(Records from a data collection)
────────

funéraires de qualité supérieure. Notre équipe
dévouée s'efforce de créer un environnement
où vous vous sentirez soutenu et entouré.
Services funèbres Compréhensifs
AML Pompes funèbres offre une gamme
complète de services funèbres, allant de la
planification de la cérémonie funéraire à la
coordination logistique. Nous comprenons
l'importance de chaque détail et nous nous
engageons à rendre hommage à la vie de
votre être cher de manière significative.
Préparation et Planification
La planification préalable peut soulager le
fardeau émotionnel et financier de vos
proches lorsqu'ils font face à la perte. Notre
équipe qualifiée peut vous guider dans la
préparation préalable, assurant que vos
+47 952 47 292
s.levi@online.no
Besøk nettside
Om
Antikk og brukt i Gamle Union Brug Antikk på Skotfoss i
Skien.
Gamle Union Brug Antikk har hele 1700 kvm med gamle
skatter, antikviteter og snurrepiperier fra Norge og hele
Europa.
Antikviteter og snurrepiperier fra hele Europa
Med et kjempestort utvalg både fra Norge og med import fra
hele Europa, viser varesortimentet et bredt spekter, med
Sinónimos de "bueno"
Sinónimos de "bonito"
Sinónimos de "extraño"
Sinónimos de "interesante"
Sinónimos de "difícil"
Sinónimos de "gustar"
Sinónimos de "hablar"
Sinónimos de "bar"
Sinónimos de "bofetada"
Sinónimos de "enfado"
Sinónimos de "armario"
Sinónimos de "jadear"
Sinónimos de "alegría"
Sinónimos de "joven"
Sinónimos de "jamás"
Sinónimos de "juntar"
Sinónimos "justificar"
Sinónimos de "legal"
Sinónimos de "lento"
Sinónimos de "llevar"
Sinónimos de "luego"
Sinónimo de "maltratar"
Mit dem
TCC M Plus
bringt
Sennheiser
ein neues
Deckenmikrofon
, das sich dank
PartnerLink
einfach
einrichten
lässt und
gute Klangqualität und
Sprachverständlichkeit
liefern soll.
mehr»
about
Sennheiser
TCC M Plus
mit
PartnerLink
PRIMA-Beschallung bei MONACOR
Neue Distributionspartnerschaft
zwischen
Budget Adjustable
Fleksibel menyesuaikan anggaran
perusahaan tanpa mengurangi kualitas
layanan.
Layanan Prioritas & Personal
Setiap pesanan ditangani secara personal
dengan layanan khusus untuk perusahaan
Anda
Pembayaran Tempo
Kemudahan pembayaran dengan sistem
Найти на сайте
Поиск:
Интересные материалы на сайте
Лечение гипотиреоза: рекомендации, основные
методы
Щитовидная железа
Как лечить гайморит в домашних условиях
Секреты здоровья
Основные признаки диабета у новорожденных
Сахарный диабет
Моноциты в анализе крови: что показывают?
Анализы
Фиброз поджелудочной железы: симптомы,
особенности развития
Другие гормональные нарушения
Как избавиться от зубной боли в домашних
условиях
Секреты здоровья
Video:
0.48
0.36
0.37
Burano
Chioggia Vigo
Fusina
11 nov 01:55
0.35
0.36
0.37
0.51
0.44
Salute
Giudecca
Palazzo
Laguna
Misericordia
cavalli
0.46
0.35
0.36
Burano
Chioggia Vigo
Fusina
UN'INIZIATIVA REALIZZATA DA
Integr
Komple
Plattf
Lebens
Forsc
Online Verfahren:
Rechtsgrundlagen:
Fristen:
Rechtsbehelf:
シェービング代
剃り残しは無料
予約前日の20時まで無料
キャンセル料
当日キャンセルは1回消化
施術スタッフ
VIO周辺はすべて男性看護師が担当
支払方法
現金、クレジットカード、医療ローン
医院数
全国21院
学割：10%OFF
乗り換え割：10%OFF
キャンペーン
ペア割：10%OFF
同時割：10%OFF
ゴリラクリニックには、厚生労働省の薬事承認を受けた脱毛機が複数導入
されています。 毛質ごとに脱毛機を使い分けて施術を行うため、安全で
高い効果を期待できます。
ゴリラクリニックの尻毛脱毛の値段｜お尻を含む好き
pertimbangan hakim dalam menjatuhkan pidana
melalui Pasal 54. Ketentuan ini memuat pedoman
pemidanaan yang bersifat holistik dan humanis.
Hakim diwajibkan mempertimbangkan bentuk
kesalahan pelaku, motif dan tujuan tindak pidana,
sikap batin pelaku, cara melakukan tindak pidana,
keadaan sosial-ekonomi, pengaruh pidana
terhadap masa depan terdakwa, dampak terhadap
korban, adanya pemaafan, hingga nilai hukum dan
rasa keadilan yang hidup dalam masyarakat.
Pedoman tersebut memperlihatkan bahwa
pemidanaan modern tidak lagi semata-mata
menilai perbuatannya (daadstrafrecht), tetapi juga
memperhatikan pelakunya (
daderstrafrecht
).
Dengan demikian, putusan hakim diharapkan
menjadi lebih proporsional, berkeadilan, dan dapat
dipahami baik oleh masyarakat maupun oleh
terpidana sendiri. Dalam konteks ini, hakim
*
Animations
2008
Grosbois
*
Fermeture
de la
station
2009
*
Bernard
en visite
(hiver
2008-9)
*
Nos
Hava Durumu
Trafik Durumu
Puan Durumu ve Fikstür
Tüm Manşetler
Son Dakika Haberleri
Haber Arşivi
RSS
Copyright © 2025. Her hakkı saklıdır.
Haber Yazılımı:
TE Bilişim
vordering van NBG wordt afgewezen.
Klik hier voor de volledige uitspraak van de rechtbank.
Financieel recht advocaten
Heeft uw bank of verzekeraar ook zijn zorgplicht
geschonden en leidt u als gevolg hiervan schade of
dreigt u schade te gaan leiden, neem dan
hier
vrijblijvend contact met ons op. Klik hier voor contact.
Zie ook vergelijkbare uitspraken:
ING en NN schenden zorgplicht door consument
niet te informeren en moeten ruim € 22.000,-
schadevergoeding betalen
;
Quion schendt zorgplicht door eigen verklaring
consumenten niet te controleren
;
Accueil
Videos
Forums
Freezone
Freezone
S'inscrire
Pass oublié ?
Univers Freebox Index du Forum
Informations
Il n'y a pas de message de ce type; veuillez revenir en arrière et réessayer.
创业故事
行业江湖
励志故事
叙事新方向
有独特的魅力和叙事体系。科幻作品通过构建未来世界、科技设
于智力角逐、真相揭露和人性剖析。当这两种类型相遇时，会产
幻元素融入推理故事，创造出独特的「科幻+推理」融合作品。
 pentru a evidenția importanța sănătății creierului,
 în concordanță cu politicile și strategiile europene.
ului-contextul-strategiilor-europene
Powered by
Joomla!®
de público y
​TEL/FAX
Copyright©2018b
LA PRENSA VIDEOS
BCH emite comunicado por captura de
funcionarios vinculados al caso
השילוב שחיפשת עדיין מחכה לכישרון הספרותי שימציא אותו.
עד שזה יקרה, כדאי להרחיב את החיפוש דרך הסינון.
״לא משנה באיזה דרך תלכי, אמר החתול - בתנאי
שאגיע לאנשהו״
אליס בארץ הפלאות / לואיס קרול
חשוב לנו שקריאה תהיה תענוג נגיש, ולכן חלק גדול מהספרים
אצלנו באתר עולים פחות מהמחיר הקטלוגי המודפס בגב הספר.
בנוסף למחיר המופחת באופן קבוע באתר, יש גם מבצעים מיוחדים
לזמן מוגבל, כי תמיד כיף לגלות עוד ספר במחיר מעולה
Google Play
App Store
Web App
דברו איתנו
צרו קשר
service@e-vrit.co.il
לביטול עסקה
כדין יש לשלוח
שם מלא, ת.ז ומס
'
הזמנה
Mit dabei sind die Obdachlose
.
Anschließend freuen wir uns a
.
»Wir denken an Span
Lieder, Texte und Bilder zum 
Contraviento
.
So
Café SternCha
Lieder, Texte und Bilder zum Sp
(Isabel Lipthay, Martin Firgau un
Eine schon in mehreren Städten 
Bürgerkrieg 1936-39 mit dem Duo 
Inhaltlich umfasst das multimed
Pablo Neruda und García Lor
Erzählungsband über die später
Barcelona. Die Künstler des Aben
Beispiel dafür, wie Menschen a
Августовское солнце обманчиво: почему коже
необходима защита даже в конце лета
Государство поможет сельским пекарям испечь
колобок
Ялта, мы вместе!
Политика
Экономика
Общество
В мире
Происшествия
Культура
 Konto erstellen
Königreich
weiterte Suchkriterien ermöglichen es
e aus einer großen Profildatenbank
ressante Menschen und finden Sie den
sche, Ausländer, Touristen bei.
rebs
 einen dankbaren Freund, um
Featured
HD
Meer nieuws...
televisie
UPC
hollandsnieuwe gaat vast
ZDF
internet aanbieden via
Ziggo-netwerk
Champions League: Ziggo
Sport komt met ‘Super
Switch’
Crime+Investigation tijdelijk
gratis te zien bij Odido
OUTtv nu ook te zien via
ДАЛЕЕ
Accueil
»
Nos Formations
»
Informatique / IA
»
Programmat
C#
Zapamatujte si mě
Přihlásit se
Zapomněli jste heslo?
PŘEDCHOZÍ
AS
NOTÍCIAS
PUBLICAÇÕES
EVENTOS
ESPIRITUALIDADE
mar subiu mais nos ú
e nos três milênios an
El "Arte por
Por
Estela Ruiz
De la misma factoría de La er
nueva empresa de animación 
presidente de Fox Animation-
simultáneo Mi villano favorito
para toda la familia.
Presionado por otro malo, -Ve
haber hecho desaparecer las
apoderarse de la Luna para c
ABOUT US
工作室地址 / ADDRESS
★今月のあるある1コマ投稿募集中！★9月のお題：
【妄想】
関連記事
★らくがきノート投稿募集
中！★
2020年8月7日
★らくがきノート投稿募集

────────

Reproduce the entries word for word, from the very first line through the line containing "équipe qualifiée peut vous guider dans la", including that line.

SOLUTION FOR THIS PROBLEM ▸
funéraires de qualité supérieure. Notre équipe
dévouée s'efforce de créer un environnement
où vous vous sentirez soutenu et entouré.
Services funèbres Compréhensifs
AML Pompes funèbres offre une gamme
complète de services funèbres, allant de la
planification de la cérémonie funéraire à la
coordination logistique. Nous comprenons
l'importance de chaque détail et nous nous
engageons à rendre hommage à la vie de
votre être cher de manière significative.
Préparation et Planification
La planification préalable peut soulager le
fardeau émotionnel et financier de vos
proches lorsqu'ils font face à la perte. Notre
équipe qualifiée peut vous guider dans la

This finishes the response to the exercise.